Tuesday 8 October 2019

Glenside: Mental Health Museum

There’s a lovely little church in Blackberry Hill, Bristol, nestled in the grounds of what was once the old psychiatric hospital. Step inside, and you’ll find a curious assemblage of artefacts, writings, recordings, drawings, and sculptures, telling the stories of the many mental health patients and practitioners of Bristol’s past. Welcome to Glenside Hospital Museum, which I’ll tell you a bit about now, before encouraging you to take a look for yourself if you’re ever over that way. (In terms of the content, I do discuss patient accounts of treatments, some that are quite upsetting.)

At the start of the exhibition, we see the shift from dominant attitudes in 1600s Britain of seeing mental illness and distress as a punishment from the Christian god, or a mark of demonic possession, to the idea that the afflicted are sufferers for whom there might be a cure, and the birth of modern psychiatry as a medical field in the 1800s. You can peruse a detailed timeline developed by the museum’s volunteer researchers, chronicling treatments, philosophical theories of mental health, significant public events, and the attitudes of those in power across the ages.

The museum has quite an array of historical artefacts: anatomical models for teaching, such as the brain of wound cotton; old medicine bottles and records of treatment advice (for instance, for preventing a faint, you would once have been advised to imbibe a ‘tot’ of brandy – this author does not endorse this advice, not least because I am rather uncertain as to how many millimetres are in a ‘tot’… is it at the patient’s discretion?); early ECC scanners and ECT machines, as well as something called a ‘violet ray’, a device used to administer high frequency, low current blasts of electricity to the body, which was used in effort to relieve various symptoms of mental disquiet as well as physical ailments such as asthma…though it’s not clear that it was very successful…

I was particularly moved by the emphasis on the experiences of the individuals involved in the hospital over the years. I listened to a clip from a sound archive in which Mary Cox, a medical secretary in the 1970s, had no choice but to take her sick dog to work one day – the patients so enjoyed petting and spending time with the dog (which he enjoyed as well!) that he became a regular visitor. 

In an excerpt from the museum’s oral archive, Clive tells his story about undergoing a leucotomy (also known as a lobotomy, a barbaric procedure in which parts of the brain are physically destroyed) in the 1960s: “It was a horrible time for me because I couldn’t do anything after that operation. I had to learn how to do things all over again and I was ill for a long time.” Clive discussed how he didn’t blame his parents, who signed off on the procedure, as well as how he wished to meet others who had had the same operation to try to reach a better understanding of his experiences. We don’t know if that wish was ever granted.

I particularly enjoyed the exhibition of drawings by Denis Reed, former artist, lecturer, and patient of Bristol Mental Hospital in the 1950s. His sketches show a series of lively interactions, the savouring of cigarettes – an important currency for patients, as well as the listlessness of other aspects of life on the men’s ward.

Currently, you can also see “We Had Names: patients of The Bristol Lunatic Asylum” an exhibition by contemporary artist Anwyl Cooper-Willis. Among my favourite pieces was the wall of sketches of individuals, based on 1890s admission photographs, and drawn on ECG paper.

Glenside Hospital Museum is free to visit (a £2 donation is suggested), has full disabled access, and is open at 10am – 12:30pm on Wednesdays and Saturdays. You can find more access info here.
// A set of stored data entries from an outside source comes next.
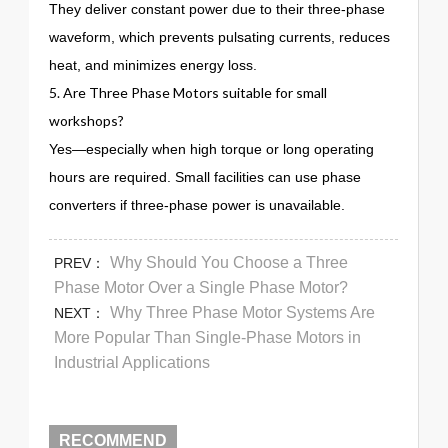
They deliver constant power due to their three-phase
waveform, which prevents pulsating currents, reduces
heat, and minimizes energy loss.
5. Are Three Phase Motors suitable for small
workshops?
Yes—especially when high torque or long operating
hours are required. Small facilities can use phase
converters if three-phase power is unavailable.
Why Should You Choose a Three
PREV：
Phase Motor Over a Single Phase Motor?
Why Three Phase Motor Systems Are
NEXT：
More Popular Than Single-Phase Motors in
Industrial Applications
RECOMMEND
  1. You have managed to capture so much and so succinctly the variety of information and artefacts we have at Glenside Hospital Museum. So glad you found the excerpts from our National Lottery Heritage Fund oral history project. We have over 100 audio interviews on file of life at Glenside Hospital and Stoke Park for Learning Disabilities, as well as a library for researchers.
    We are open to groups and researchers by appointment on other days.

  2. Hello! Thank you so much for your kind words about my article, I'm so pleased you like it. So much work has gone into the museum and it's so impressive how much work is by volunteers. And thank you for the extra information on the oral history project and the research resources. I shall definitely be recommending that both colleagues and friends pay a visit if they haven't already.